Going based on the person who coined the Constant Interface pattern an anti-pattern, I would say although you don't intend the client(s) to implement the interface, it's still possible, possibly easier, and shouldn't be allowed:
APIs should be easy to use and hard to misuse. It should be easy to do simple things; possible to do complex things; and impossible, or at least difficult, to do wrong things.
Although as mentioned below, it really depends on the target audience
A lot of easy-to-use designs patterns get a lot of criticism (Context pattern, Singleton pattern, Constant Interface pattern). Heck, even design principles such as the law of demeter gets criticised for being too verbose.
I'd hate to say it, but these kinds of decisions are opinion based. Although the context pattern is seen as an anti-pattern, it's apparent in mainstream frameworks such as Spring and the Android SDK. It boils down to the environment, as well as target audience.
The main downside that I can find is listed as the third listing under "downsides" in the Constant Interface wiki:
If binary code compatibility is required in future releases, the constants interface must remain forever an interface (it cannot be converted into a class), even though it has not been used as an interface in the conventional sense.
If you ever figure "Hey, this actually isn't a contract and I want to enforce stronger design", you will not be able to change it. But as I've said, it's up to you; maybe you won't care to change it in the future.
On top of that, code clarity as mentioned by #TagirValeev. Interfaces have the intent of being implemented; if you don't want someone to implement the API you're supplying, don't make it implementable. But I believe this revolves around the "target audience" statement.
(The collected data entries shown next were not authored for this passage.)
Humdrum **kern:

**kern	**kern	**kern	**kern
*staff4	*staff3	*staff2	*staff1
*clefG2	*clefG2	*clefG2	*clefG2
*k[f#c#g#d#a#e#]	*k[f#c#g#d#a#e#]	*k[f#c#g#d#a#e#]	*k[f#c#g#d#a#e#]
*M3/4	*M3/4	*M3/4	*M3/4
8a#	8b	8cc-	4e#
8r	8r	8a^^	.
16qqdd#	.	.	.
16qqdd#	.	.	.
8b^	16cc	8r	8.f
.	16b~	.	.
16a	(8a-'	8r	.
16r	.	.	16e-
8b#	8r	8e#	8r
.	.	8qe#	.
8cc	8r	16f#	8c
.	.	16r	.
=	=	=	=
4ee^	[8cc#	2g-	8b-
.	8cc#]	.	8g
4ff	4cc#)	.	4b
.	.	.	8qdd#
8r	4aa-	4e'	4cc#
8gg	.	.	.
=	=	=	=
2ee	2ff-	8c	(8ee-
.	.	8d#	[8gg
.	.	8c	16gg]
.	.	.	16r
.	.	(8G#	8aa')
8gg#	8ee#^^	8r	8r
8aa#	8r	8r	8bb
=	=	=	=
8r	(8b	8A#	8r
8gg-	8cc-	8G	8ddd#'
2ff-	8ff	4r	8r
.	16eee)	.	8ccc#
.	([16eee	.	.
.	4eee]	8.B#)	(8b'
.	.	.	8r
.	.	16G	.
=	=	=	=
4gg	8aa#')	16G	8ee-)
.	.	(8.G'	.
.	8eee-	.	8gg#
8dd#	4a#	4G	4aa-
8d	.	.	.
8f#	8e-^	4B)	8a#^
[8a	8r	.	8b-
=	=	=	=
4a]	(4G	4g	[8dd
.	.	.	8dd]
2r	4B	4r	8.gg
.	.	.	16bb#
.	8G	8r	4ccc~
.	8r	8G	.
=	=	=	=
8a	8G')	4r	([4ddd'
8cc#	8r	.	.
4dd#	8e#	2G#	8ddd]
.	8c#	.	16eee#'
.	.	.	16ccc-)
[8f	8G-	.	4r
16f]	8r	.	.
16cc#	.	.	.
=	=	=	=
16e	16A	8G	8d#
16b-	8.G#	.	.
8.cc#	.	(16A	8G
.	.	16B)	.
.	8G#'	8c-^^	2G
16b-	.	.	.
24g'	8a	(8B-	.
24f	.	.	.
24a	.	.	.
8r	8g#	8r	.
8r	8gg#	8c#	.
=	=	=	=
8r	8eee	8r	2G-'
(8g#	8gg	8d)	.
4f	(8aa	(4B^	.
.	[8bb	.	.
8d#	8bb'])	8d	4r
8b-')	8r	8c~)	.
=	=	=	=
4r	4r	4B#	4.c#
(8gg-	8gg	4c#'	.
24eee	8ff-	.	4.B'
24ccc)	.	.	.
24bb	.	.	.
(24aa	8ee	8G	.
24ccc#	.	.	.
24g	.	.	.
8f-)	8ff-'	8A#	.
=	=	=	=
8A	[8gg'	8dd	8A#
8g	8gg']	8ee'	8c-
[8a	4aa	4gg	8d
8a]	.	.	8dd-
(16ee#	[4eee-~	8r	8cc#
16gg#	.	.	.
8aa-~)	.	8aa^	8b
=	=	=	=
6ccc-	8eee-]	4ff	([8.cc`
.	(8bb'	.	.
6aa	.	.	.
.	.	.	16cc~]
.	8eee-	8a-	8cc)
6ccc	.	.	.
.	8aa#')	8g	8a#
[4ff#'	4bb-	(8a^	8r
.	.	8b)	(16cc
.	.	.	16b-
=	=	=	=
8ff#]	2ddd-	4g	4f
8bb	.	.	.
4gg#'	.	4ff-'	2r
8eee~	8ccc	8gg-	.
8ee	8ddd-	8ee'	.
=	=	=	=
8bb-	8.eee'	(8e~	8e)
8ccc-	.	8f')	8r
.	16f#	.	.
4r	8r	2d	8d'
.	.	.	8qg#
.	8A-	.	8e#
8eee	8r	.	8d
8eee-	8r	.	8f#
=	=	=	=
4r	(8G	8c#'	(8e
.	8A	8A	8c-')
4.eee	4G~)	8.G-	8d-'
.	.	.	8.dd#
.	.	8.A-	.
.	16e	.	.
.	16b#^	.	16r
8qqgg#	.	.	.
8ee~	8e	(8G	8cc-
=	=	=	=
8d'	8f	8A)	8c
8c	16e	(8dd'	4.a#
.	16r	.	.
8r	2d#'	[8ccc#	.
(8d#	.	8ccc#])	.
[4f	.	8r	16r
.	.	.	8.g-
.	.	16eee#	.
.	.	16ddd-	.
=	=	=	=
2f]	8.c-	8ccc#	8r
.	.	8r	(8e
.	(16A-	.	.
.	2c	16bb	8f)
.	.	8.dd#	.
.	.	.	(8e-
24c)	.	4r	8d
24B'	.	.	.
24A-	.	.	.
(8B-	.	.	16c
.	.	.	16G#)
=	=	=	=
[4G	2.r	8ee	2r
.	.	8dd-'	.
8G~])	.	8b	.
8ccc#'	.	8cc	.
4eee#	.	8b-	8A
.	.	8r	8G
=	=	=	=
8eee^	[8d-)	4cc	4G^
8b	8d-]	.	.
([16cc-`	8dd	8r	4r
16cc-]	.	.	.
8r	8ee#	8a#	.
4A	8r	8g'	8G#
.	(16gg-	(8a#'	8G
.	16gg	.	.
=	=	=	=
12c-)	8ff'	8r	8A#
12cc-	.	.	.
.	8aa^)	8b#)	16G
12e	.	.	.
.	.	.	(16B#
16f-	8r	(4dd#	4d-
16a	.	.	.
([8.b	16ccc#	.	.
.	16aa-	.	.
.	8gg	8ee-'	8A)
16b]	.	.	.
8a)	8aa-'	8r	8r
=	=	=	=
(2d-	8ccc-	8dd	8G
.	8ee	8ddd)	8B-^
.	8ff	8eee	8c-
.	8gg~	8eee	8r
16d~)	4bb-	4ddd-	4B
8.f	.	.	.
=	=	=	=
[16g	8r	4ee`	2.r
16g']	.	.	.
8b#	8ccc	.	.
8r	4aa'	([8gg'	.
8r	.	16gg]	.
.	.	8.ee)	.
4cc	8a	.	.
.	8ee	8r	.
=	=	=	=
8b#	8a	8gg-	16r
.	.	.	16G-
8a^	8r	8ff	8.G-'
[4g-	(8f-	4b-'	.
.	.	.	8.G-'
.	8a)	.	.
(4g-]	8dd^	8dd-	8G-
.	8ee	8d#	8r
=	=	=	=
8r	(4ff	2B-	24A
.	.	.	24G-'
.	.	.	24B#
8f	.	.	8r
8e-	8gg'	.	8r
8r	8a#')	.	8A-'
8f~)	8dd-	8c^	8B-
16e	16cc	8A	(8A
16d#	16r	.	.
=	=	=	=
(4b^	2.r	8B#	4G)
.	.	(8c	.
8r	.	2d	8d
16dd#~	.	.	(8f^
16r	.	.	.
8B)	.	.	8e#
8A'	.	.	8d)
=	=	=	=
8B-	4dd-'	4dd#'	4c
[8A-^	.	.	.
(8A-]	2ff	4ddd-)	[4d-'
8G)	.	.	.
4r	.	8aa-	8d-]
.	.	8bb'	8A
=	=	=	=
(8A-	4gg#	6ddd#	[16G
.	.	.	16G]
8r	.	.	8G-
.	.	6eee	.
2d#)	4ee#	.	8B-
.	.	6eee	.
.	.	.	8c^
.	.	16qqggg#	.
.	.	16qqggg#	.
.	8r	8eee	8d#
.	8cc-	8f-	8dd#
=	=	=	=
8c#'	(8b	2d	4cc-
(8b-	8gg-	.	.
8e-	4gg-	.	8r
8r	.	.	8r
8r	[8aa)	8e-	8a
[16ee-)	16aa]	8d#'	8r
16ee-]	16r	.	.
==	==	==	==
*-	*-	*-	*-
Not gonna lie, I'm with you on the less-verbose foundation, but it depends on who my code is for; wouldn't wanna use a constant interface for code that may get reviewed.
You should not use interface.
Interfaces cannot have private constants and static initializers.
public class Utility {
private Utility() {}
public static final Map<String, Integer> MAP_CONSTANT;
static {
Map<String, Integer> map = new HashMap<>();
map.put("zero", 0);
map.put("one", 1);
map.put("three", 3);
MAP_CONSTANT = Collections.unmodifiableMap(map);
}
private static String PRIVATE_CONSTANT = "Hello, ";
public static String hello(String name) {
return PRIVATE_CONSTANT + name;
}
}
I think it would work. I think the variable SOME_CONSTANT defaults to being static final in your SomeUtilityInterface, even though you didn't explicitly say so. So, it would work as a Utility but wouldn't you have some mutability problems that you wouldn't have with a regular class with all member variables being required to be final? As long as thats not an issue with your particular implementation of the default methods, I can't think of a problem.